Anthony M. Graziano, MAI, CRE – Senior Managing Director of IRR Miami was interviewed and quoted in the March 29, 2016 edition of the Wall Street Journal.Click here to access the article.

Mr. Graziano provides this follow-up editorial opinion to provide context to WSJ readers beyond their eye-catching headline. His OpEd response is as follows:

“I’m sure I’m not the first expert ever interviewed for an article that was surprised at the content and storyline of a reporter’s narrative, or an editor’s choice of headline. But in this case, I am shocked at the sensationalized headline predicting a “Condo Bust” looming in Miami.

As a real estate expert engaged to provide informed opinions and forecasts, the WSJ headline has no basis in empirical fact, and the headline is catchy, but likely wrong. The reporter interviewed numerous credible sources – and these sources corroborated IRR’s research that sales of pre-construction condos have been slowing in the past 12-18 months, some projects have gotten shelved, and developers are not expecting many new ground-breakings in 2016.

But a slow-down in new development activity is not a “Bust.”

What the news article did not cover or even touch upon are some key facts supporting my opinion that a bust is NOT imminent:

• 85% of the under construction product in Greater Downtown Miami delivering in 2016 is pre-sold.

• Under construction inventory of 7,200 units (which is 100% of all product under construction in Greater Downtown) will be delivered over the next 3 years. Contrast that with 2006 when there were 18,500 units under construction.

• Over 80% of all new condo sales over the past three years were purchased all cash (no bank financing).
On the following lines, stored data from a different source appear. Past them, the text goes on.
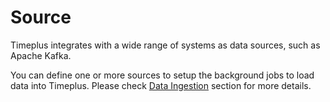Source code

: # Source

Timeplus integrates with a wide range of systems as data sources, such as Apache Kafka.

You can define one or more sources to setup the background jobs to load data into Timeplus. Please check [Data Ingestion](ingestion) section for more details.

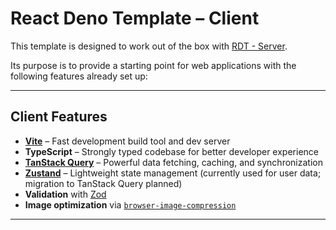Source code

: # React Deno Template – Client

This template is designed to work out of the box with [RDT - Server](https://github.com/Flyingfool95/RDT-server).

Its purpose is to provide a starting point for web applications with the following features already set up:

---

## Client Features

-   **[Vite](https://vitejs.dev/)** – Fast development build tool and dev server
-   **TypeScript** – Strongly typed codebase for better developer experience
-   **[TanStack Query](https://tanstack.com/query/latest)** – Powerful data fetching, caching, and synchronization
-   **[Zustand](https://github.com/pmndrs/zustand)** – Lightweight state management (currently used for user data; migration to TanStack Query planned)
-   **Validation** with [Zod](https://github.com/colinhacks/zod)
-   **Image optimization** via [`browser-image-compression`](https://www.npmjs.com/package/browser-image-compression)

---

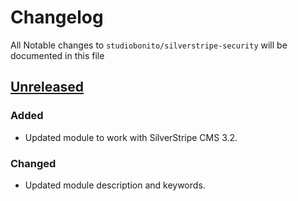 # Changelog

All Notable changes to `studiobonito/silverstripe-security` will be documented in this file

## [Unreleased]
### Added
- Updated module to work with SilverStripe CMS 3.2.

### Changed
- Updated module description and keywords.

[Unreleased]: https://github.com/studiobonito/silverstripe-security/compare/1.0.0...HEAD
In the resale market in 2015, the percentage of all-cash purchases was 73%. When banks have extended loans on existing condos, the amount of equity has been 30%-40% of the purchase price (60% LTV). So overall, there is a tremendous amount of equity and very little bank exposure or default risk, which is what generally leads to precipitous price declines (the so-called “bust”).

So for the record in case anyone cares– I do not believe a Condo Bust is looming in Miami.

My professional opinion is that it’s time to exercise caution, study the market, and to be diligent on new development deals – and especially cautious on land acquisition and JV deals. The market is not what it was in 2013-2014 when developers were selling projects out over the Art Basel weekend.

My editorial opinion is that the WSJ lead their story with a headline that looks like a forecast. It’s not MY forecast, and it is certainly not a forecast based on any empirical data. At best, it is an inference. But our data suggests that the Miami market can move beyond boom and bust absent broader economic shocks to debt and/or equity markets.

The market supply of buyers is down, and the development community is responding by taking their foot off the development pedal to keep supply and demand in balance. That’s a long mile from a bust. If it were my headline, it would have read “Can the Miami Condo market weather an International Currency War?”